Maundy Thursday

Published 1 April 2021

Every year, on Maundy Thursday, The Queen distributes special Maundy money to pensioners in a service which commemorates Jesus washing the feet of the Apostles at the Last Supper. 

 

Recipients of Maundy money are nominated by their local dioceses for contributions to their local church and community.  Given the current circumstances, the Royal Maundy Service 2021 could not go ahead this year.

Instead the Maundy money was blessed at the Chapel Royal, St James's Palace, before being posted to recipients alongside a letter from The Queen. This meant recipients could still receive their Maundy money and purses, and instead mark the special occasion from their homes. 

Please enjoy the video to see some highlights of the Royal Maundy Service traditions, which we hope will help you to feel part of the occasion from home. 

When and where is the service?

The Maundy Service happens each year on the Thursday before Easter Sunday. The Queen has travelled to various cathedrals and abbeys to give gifts to local people. 

What is Maundy money?  

During the service, The Queen distributes gifts according to the number of years she has lived: for example, this year, Her Majesty will be 95, and so The Queen has distributed 95 pence worth of Maundy money to 95 men and 95 women in recognition for their contribution to community and to the church. 

The service dates back to 600AD and these special coins have kept much the same form since 1670. They still bear the portrait of Her Majesty designed for her coronation in 1953, even though the image on ordinary circulating coinage has since been changed four times. 

Each recipient of Maundy money is given two small leather purses by The Queen, one red and one white.
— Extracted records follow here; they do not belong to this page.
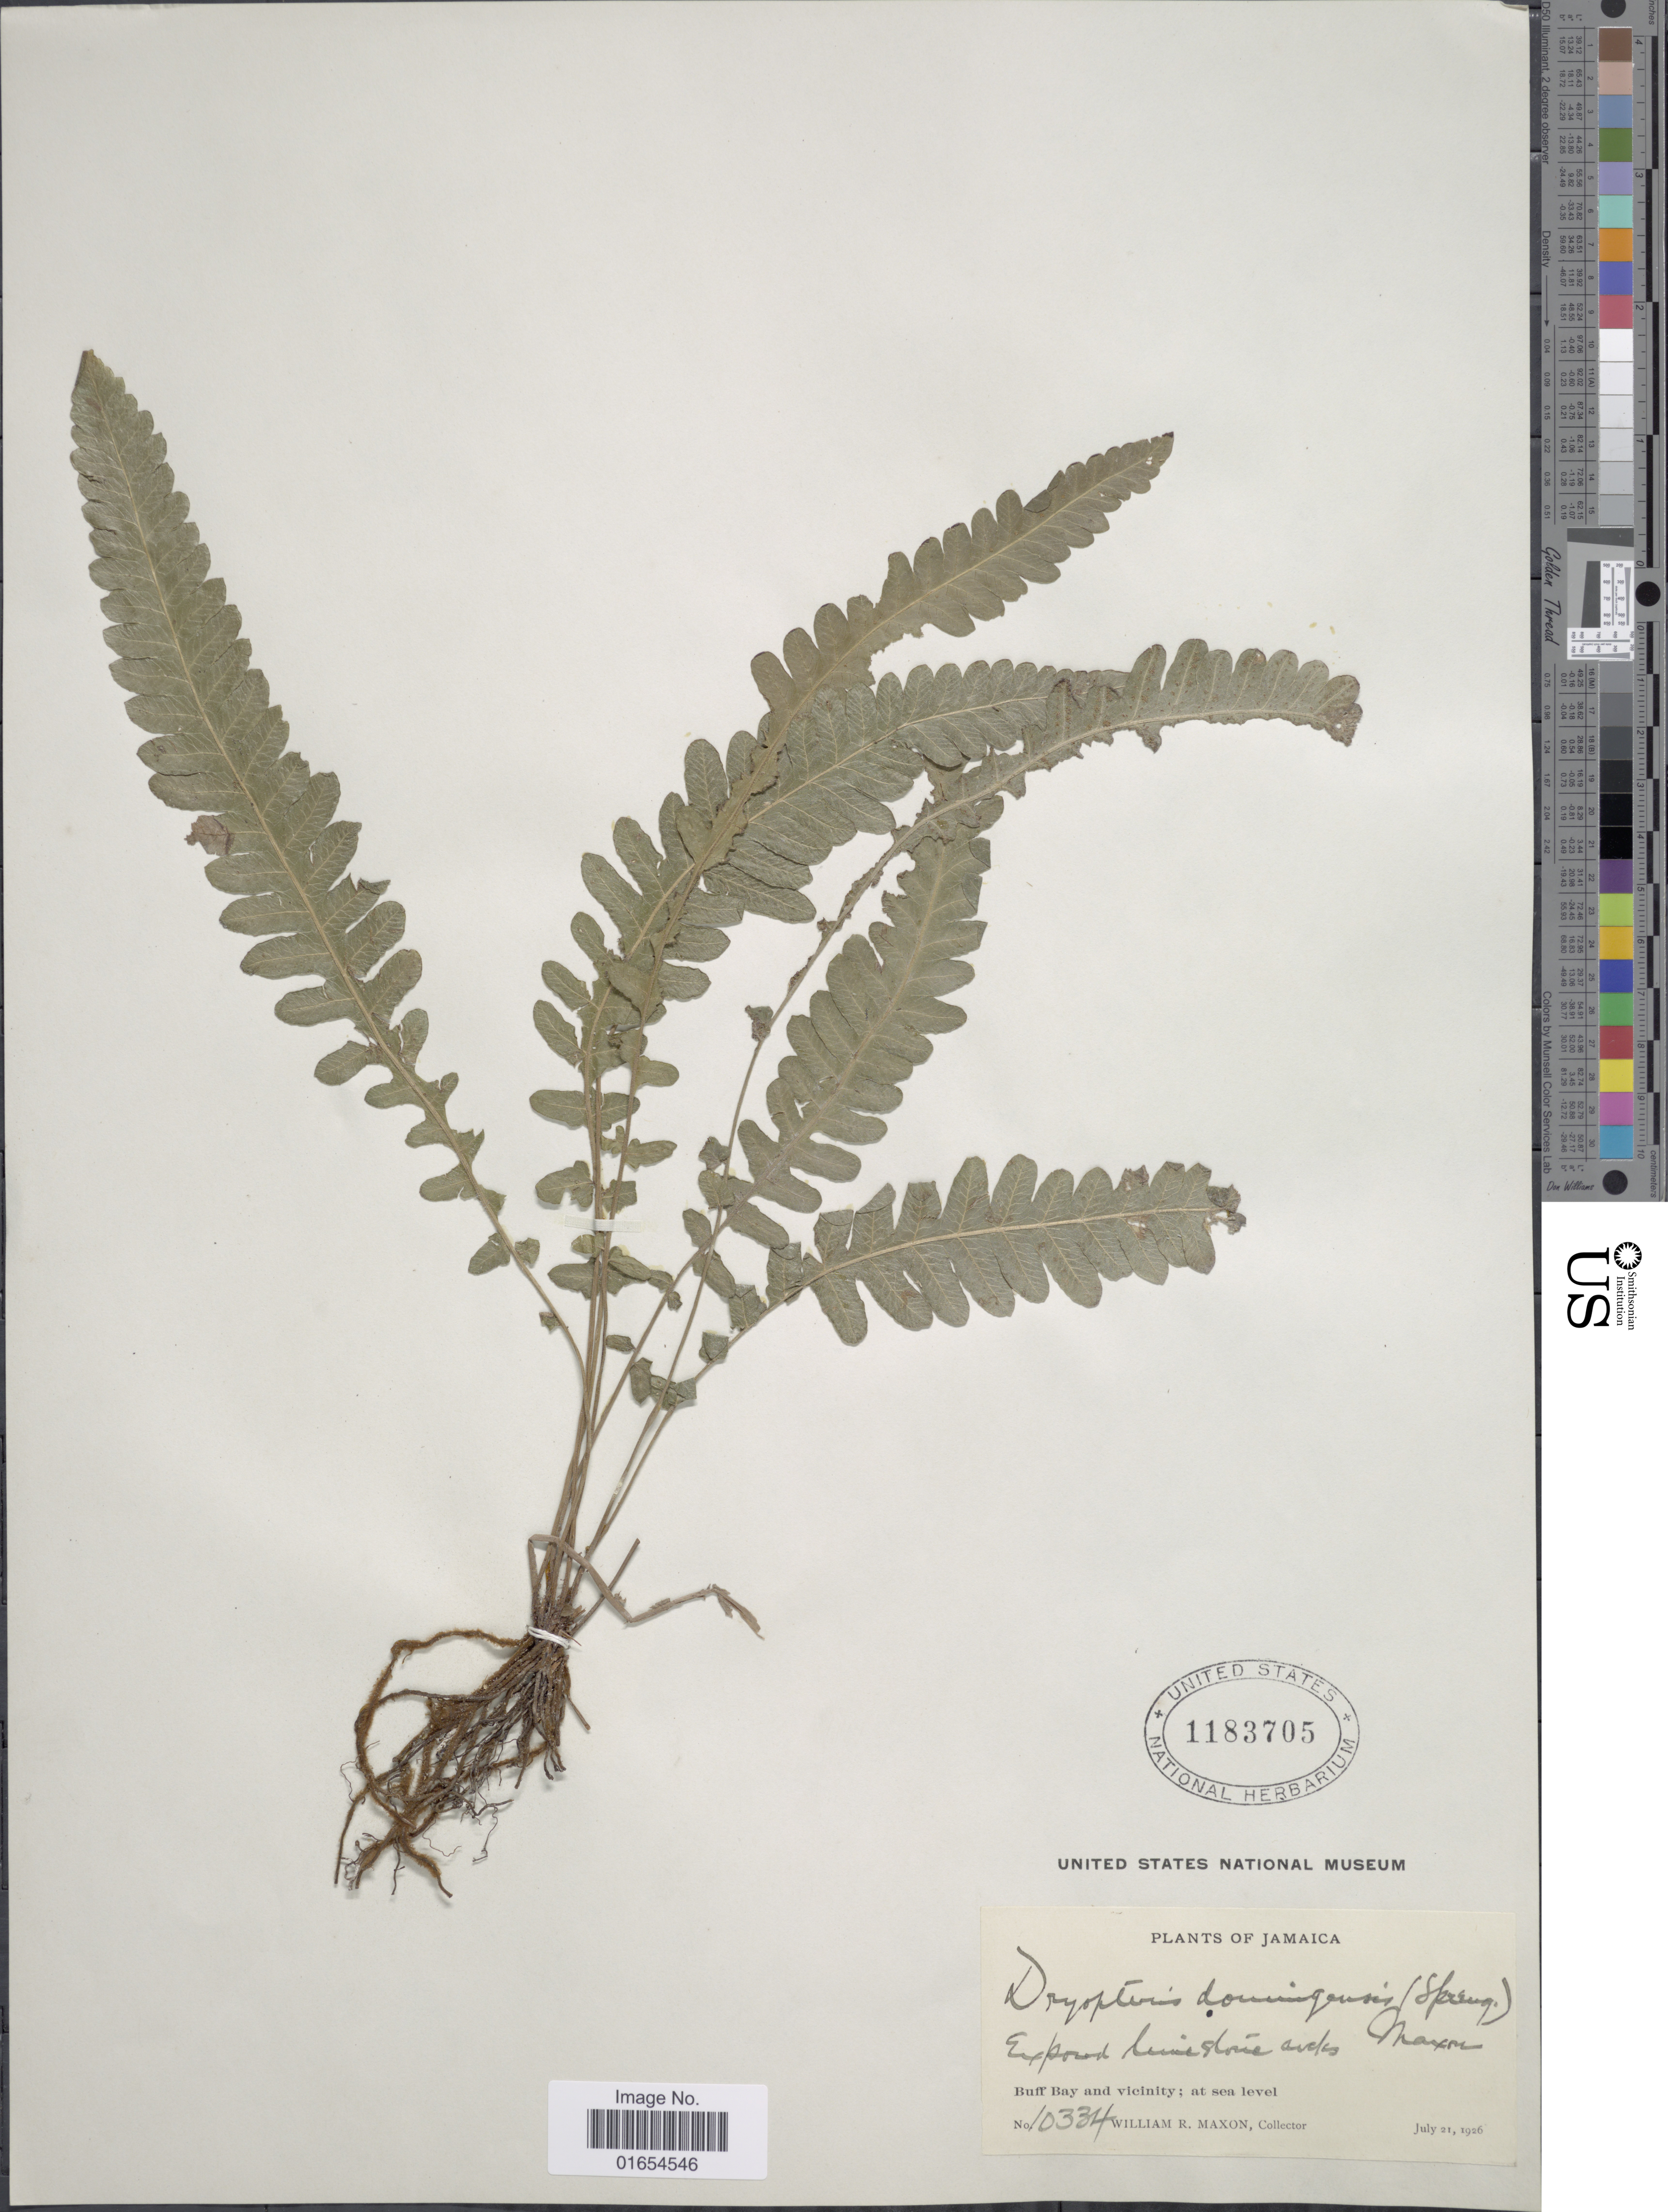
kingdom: Plantae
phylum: Tracheophyta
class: Polypodiopsida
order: Polypodiales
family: Thelypteridaceae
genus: Goniopteris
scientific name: Goniopteris guadelupensis (Wikstr.) comb. nov., ined 2015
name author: (Wikstr.)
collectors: W. R. Maxon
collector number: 10334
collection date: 1926-07-21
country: Jamaica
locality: Buff Bay and vicinity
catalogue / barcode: US 1183705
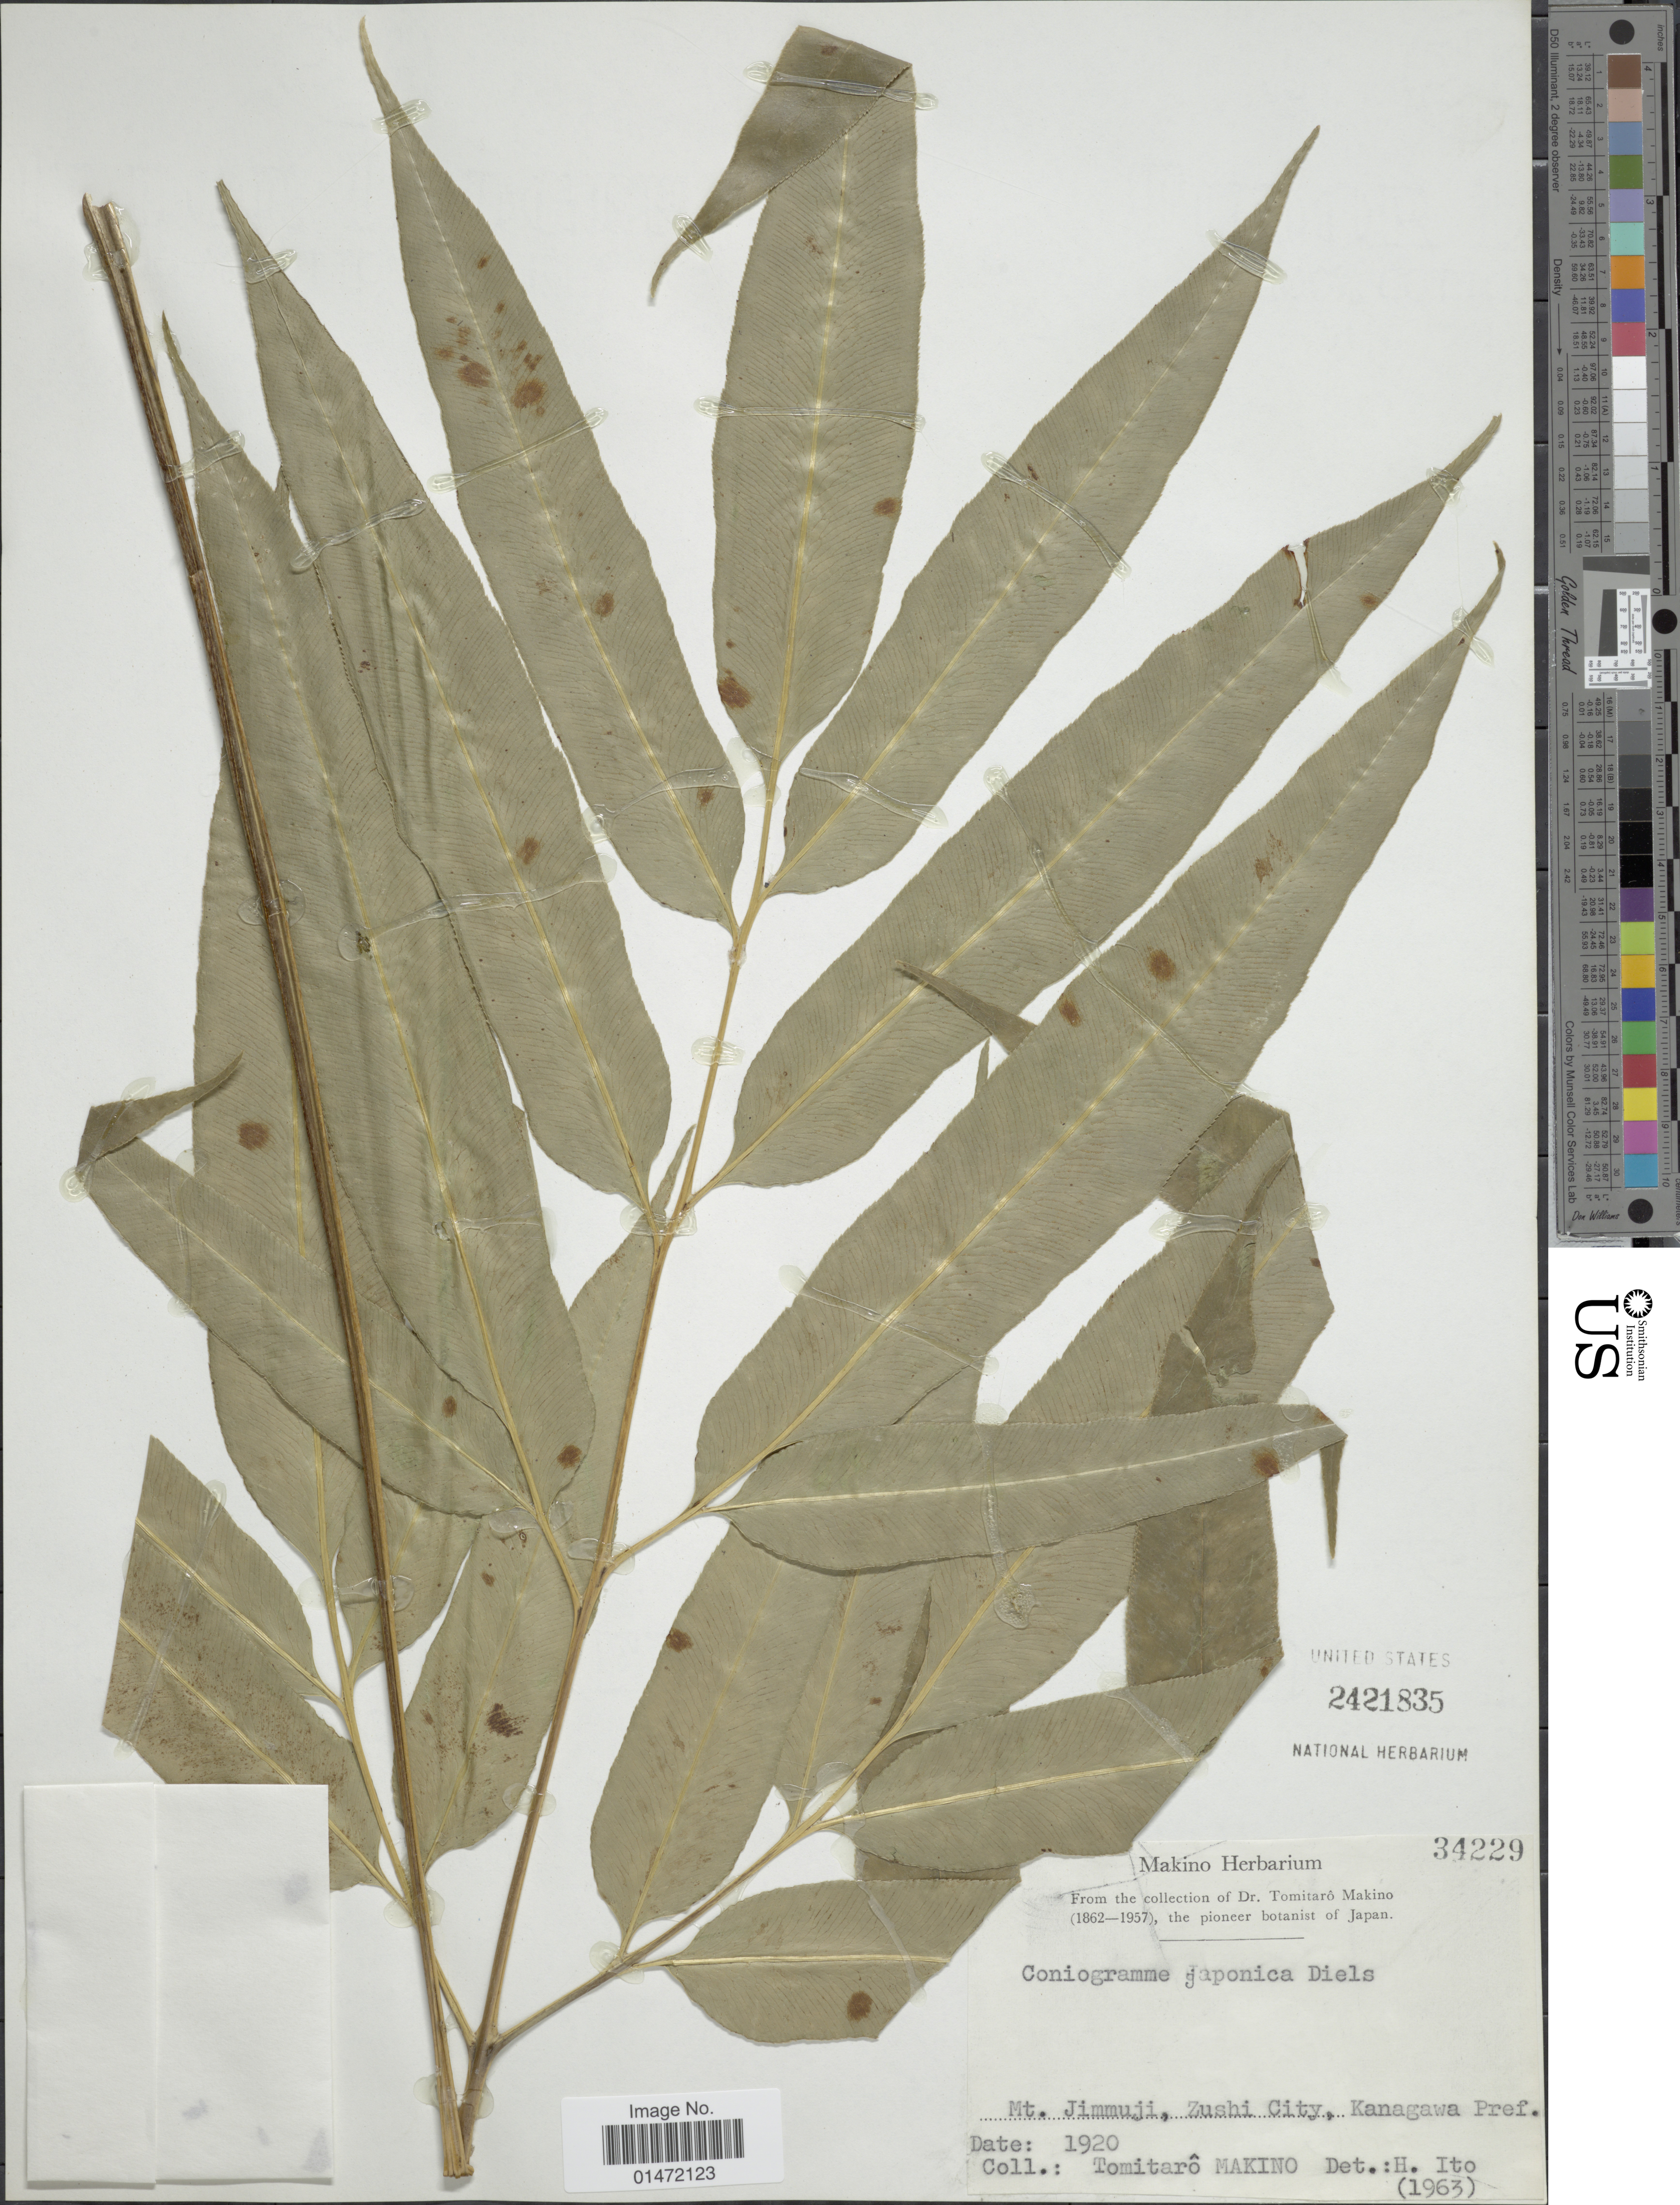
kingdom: Plantae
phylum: Tracheophyta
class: Polypodiopsida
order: Polypodiales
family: Pteridaceae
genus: Coniogramme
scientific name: Coniogramme japonica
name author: (Thunb. ex Murray) Diels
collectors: T. Makino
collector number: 34229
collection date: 1920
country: Japan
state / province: Kanagawa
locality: Mt. Jimmuji, Zushi City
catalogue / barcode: US 2421835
The first contains a small amount of ordinary coinage which symbolises the Sovereign's gift for food and clothing. This year the coins are specially created to commemorate Her Majesty’s 95th Birthday, and the 50th anniversary of Decimal Day. The second purse contains Maundy coins up to the value of the Sovereign's age. The coins are legal tender but recipients normally prefer to retain them as a keepsake.